Repeat all the lines below exactly, but omit the pictures.
____ DATASET
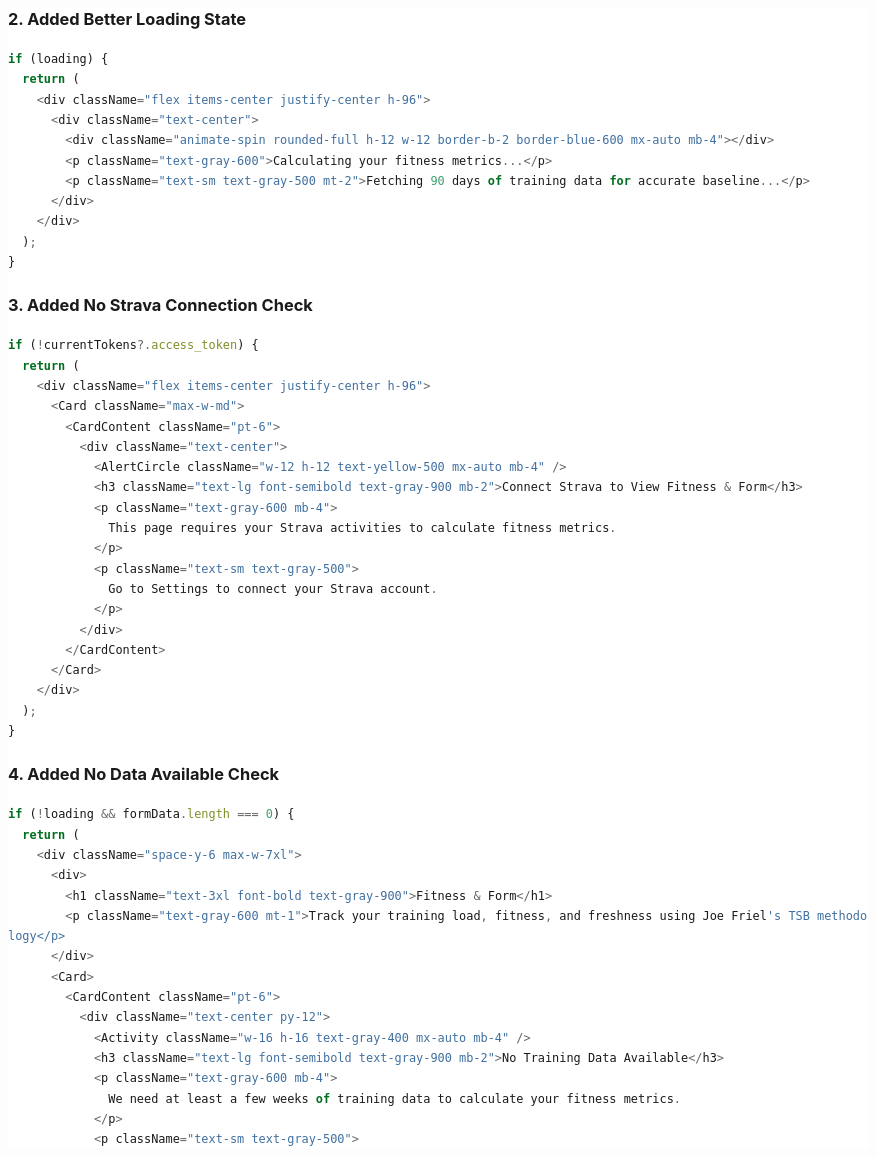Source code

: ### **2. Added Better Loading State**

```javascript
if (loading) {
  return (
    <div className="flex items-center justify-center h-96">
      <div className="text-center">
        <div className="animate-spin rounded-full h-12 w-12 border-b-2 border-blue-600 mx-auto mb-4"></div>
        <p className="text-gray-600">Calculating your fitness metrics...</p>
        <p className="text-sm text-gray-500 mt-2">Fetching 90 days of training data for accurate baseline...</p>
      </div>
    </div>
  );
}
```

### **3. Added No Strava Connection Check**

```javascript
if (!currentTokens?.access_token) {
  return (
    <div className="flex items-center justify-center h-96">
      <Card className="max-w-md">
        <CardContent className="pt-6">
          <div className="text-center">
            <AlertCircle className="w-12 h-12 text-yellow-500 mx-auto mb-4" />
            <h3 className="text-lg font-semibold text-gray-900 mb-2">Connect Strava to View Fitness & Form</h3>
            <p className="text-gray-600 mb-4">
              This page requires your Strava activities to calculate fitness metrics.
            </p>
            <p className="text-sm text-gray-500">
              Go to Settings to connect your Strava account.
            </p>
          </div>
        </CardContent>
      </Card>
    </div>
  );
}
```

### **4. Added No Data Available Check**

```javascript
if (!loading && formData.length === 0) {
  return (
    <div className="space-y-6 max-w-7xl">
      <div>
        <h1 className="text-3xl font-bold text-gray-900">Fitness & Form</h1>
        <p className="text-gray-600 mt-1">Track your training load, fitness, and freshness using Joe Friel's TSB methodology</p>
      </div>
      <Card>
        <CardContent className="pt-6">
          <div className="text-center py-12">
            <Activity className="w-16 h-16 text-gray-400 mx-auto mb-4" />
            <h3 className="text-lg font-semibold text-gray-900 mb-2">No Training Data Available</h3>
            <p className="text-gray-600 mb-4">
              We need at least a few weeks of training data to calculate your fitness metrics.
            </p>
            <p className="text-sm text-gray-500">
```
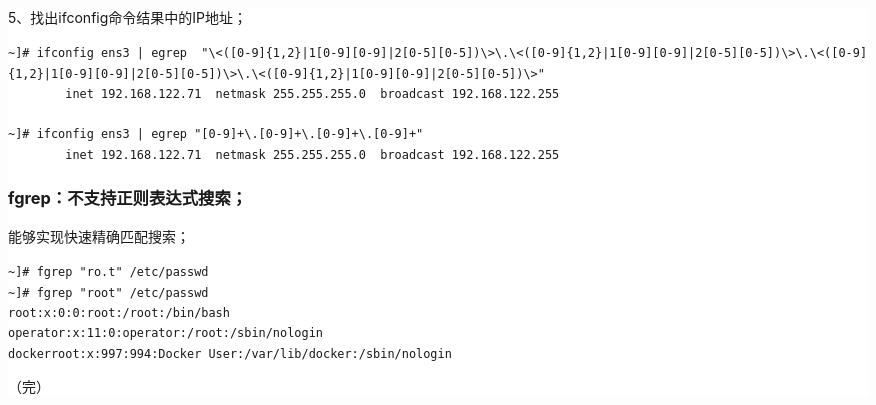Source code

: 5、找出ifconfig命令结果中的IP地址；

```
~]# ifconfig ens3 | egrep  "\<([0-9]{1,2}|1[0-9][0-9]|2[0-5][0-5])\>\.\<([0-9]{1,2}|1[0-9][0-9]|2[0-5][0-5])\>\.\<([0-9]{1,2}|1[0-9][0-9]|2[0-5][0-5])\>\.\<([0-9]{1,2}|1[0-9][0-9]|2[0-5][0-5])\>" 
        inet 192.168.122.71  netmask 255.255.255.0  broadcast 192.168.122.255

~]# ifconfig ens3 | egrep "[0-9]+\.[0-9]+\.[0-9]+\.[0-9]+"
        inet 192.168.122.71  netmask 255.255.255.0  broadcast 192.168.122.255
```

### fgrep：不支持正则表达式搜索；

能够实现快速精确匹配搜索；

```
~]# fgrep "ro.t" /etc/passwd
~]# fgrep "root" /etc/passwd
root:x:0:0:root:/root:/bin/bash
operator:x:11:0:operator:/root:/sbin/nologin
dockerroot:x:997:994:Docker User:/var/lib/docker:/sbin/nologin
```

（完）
________
TASK RESPONSE >>
Source code

: ### **2. Added Better Loading State**

```javascript
if (loading) {
  return (
    <div className="flex items-center justify-center h-96">
      <div className="text-center">
        <div className="animate-spin rounded-full h-12 w-12 border-b-2 border-blue-600 mx-auto mb-4"></div>
        <p className="text-gray-600">Calculating your fitness metrics...</p>
        <p className="text-sm text-gray-500 mt-2">Fetching 90 days of training data for accurate baseline...</p>
      </div>
    </div>
  );
}
```

### **3. Added No Strava Connection Check**

```javascript
if (!currentTokens?.access_token) {
  return (
    <div className="flex items-center justify-center h-96">
      <Card className="max-w-md">
        <CardContent className="pt-6">
          <div className="text-center">
            <AlertCircle className="w-12 h-12 text-yellow-500 mx-auto mb-4" />
            <h3 className="text-lg font-semibold text-gray-900 mb-2">Connect Strava to View Fitness & Form</h3>
            <p className="text-gray-600 mb-4">
              This page requires your Strava activities to calculate fitness metrics.
            </p>
            <p className="text-sm text-gray-500">
              Go to Settings to connect your Strava account.
            </p>
          </div>
        </CardContent>
      </Card>
    </div>
  );
}
```

### **4. Added No Data Available Check**

```javascript
if (!loading && formData.length === 0) {
  return (
    <div className="space-y-6 max-w-7xl">
      <div>
        <h1 className="text-3xl font-bold text-gray-900">Fitness & Form</h1>
        <p className="text-gray-600 mt-1">Track your training load, fitness, and freshness using Joe Friel's TSB methodology</p>
      </div>
      <Card>
        <CardContent className="pt-6">
          <div className="text-center py-12">
            <Activity className="w-16 h-16 text-gray-400 mx-auto mb-4" />
            <h3 className="text-lg font-semibold text-gray-900 mb-2">No Training Data Available</h3>
            <p className="text-gray-600 mb-4">
              We need at least a few weeks of training data to calculate your fitness metrics.
            </p>
            <p className="text-sm text-gray-500">
```
Source code

: 5、找出ifconfig命令结果中的IP地址；

```
~]# ifconfig ens3 | egrep  "\<([0-9]{1,2}|1[0-9][0-9]|2[0-5][0-5])\>\.\<([0-9]{1,2}|1[0-9][0-9]|2[0-5][0-5])\>\.\<([0-9]{1,2}|1[0-9][0-9]|2[0-5][0-5])\>\.\<([0-9]{1,2}|1[0-9][0-9]|2[0-5][0-5])\>" 
        inet 192.168.122.71  netmask 255.255.255.0  broadcast 192.168.122.255

~]# ifconfig ens3 | egrep "[0-9]+\.[0-9]+\.[0-9]+\.[0-9]+"
        inet 192.168.122.71  netmask 255.255.255.0  broadcast 192.168.122.255
```

### fgrep：不支持正则表达式搜索；

能够实现快速精确匹配搜索；

```
~]# fgrep "ro.t" /etc/passwd
~]# fgrep "root" /etc/passwd
root:x:0:0:root:/root:/bin/bash
operator:x:11:0:operator:/root:/sbin/nologin
dockerroot:x:997:994:Docker User:/var/lib/docker:/sbin/nologin
```

（完）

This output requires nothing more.